• [Problem statement] Your result will be the set of lines with "RECENTES", copied from the material below.

• [Dataset]

═══

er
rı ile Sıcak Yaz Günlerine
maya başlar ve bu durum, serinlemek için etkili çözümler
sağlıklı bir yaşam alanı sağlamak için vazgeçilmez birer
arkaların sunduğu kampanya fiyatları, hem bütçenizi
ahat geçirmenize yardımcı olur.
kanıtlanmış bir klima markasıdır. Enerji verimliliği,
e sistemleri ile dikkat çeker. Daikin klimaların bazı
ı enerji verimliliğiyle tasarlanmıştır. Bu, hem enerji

═══

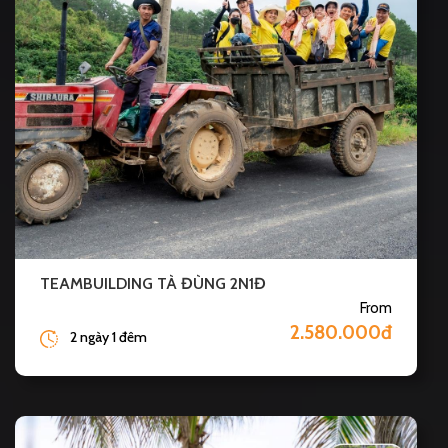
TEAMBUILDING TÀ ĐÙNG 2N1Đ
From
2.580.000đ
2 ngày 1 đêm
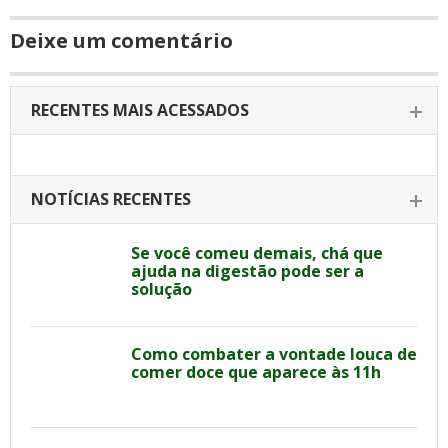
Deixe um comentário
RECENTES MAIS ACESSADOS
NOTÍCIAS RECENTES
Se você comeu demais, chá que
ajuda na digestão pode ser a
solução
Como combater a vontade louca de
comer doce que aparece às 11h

═══

• [Output below]
RECENTES MAIS ACESSADOS
NOTÍCIAS RECENTES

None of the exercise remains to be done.